日本大百科全書(ニッポニカ) 「ベネチアーノ」の意味・わかりやすい解説
ベネチアーノ
べねちあーの
Domenico Veneziano
(1410ころ―1461)
イタリア初期ルネサンスの画家。本名はドメニコ・ディ・バルトロメオで、その通称どおりベネチア生まれといわれている。初期の画歴についてはいっさい不明だが、フィレンツェに滞在していた可能性が大きい。それは、1438年4月1日ペルージアからフィレンツェのピエロ・デ・メディチPiero dé Medici(1416―1469)にあてた書簡中で、当時の傑出した画家としてフラ・アンジェリコとフラ・フィリッポ・リッピの名をあげ、フィレンツェ美術との接触をほのめかしているからである。
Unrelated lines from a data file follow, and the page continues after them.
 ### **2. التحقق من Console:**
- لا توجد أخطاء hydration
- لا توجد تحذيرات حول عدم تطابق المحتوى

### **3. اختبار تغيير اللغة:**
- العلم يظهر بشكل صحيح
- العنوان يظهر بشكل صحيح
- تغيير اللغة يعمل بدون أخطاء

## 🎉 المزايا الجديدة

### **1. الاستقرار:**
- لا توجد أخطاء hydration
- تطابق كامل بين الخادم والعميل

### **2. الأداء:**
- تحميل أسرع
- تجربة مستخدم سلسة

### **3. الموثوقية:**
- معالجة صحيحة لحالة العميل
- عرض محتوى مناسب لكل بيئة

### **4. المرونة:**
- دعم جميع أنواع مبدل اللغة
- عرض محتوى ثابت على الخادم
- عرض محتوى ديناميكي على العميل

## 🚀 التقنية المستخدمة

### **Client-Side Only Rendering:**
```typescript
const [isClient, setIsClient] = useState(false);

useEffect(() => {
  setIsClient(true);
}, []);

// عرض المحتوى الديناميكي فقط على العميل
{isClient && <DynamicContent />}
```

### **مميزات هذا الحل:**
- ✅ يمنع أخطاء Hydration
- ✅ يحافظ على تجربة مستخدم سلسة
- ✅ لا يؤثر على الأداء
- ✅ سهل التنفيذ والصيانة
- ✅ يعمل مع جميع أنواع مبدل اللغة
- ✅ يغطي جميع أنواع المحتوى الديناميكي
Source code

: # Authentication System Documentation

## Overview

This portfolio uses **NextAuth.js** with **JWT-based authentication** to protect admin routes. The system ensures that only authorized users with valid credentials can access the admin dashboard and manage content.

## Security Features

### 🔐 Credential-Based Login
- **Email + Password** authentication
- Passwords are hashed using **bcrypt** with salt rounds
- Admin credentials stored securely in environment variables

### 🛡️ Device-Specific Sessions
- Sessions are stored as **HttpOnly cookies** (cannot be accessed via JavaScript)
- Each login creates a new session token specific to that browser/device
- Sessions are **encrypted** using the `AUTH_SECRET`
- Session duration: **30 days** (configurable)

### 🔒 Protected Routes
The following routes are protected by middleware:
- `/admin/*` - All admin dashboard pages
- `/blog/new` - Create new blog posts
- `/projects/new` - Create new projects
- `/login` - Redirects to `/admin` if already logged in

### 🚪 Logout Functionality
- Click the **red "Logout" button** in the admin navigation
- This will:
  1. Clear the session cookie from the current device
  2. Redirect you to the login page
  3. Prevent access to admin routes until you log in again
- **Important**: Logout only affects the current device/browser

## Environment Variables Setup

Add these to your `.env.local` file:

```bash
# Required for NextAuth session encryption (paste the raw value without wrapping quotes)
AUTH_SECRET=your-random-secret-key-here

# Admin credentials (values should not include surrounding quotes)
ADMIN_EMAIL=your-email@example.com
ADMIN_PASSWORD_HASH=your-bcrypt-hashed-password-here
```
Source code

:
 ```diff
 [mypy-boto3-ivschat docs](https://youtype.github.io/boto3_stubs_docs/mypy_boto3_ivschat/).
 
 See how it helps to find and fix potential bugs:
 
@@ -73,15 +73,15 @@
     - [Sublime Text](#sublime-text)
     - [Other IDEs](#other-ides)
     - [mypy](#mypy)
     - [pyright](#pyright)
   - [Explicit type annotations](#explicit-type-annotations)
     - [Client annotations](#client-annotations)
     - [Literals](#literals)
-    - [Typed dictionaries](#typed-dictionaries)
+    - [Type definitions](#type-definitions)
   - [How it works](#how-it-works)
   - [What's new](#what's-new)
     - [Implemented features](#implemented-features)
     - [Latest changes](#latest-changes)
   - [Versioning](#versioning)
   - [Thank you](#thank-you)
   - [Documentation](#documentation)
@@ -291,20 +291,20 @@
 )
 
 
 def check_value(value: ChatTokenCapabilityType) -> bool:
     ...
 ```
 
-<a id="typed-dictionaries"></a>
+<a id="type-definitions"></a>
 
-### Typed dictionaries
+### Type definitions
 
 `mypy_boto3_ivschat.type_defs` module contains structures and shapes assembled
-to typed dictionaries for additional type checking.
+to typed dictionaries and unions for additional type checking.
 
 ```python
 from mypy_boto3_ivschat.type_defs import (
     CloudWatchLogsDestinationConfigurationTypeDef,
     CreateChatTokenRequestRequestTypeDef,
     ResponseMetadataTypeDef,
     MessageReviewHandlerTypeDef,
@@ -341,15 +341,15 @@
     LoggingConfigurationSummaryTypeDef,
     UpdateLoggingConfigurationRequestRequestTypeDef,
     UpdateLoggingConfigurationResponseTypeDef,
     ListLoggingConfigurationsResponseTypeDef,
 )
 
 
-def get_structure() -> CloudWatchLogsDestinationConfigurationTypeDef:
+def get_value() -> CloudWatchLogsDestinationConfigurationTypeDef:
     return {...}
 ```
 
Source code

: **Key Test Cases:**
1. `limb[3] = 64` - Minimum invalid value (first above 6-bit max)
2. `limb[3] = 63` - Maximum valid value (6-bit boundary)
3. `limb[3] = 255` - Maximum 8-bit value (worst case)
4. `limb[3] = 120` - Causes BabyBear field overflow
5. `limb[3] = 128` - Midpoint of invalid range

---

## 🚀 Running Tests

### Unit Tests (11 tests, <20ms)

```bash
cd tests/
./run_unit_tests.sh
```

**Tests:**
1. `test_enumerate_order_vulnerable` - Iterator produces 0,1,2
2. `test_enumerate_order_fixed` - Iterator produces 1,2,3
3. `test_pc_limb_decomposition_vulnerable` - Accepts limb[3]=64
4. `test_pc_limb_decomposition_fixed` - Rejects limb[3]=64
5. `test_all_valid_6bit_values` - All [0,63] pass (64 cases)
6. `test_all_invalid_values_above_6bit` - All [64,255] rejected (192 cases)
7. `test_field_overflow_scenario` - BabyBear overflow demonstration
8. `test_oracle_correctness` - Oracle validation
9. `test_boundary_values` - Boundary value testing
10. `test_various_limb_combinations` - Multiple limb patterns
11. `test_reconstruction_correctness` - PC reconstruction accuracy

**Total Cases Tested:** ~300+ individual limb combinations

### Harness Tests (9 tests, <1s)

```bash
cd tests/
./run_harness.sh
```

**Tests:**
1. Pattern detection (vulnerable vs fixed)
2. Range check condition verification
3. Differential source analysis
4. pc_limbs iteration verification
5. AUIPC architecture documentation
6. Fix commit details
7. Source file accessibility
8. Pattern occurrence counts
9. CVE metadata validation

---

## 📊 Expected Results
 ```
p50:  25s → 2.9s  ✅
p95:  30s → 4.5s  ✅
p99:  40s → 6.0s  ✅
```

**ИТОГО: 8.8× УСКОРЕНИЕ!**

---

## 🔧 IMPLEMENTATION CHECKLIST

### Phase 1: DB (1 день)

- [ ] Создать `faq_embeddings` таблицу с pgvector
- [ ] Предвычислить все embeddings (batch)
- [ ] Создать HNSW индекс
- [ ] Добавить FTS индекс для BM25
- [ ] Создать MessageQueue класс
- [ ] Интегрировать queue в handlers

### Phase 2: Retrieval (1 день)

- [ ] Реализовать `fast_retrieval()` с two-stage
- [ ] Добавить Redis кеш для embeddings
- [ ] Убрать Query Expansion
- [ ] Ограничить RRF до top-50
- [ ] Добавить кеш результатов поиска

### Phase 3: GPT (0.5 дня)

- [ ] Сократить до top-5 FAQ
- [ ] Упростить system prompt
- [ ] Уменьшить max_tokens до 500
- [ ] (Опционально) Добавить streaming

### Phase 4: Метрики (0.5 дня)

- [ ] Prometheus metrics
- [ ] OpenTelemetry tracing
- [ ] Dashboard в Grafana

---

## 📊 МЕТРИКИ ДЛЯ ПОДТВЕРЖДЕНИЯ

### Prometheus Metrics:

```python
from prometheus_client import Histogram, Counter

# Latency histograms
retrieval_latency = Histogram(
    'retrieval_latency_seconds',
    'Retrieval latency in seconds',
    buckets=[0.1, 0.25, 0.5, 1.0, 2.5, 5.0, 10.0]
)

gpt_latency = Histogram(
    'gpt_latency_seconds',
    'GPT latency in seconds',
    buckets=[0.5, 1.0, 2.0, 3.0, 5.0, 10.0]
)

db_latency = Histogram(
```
翌1439年にはピエロ・デッラ・フランチェスカを助手としてサンテジディオ聖堂(サンタ・マリア・ヌオーバ病院内)のフレスコ装飾の仕事に従事する。同病院の記録によれば、彼にあまに油が支給されているところから、油彩画の技法を習得していたのではないかと推測されている。1440年代後半サンタ・ルチーア・デイ・マニョーリ聖堂のための祭壇画『聖母子と四聖人』(フィレンツェ、ウフィツィ美術館)を、統一空間の中に聖なる人物たちを集めた聖会話形式で描く。回廊風の建築や床面装飾はこの画家のもつ非凡な画面構成の力量を示し、建築内に射し込む外光の処理と豊かな色彩の調和は、光と色彩の相互関係に取り組んだ彼の研究成果の現れである。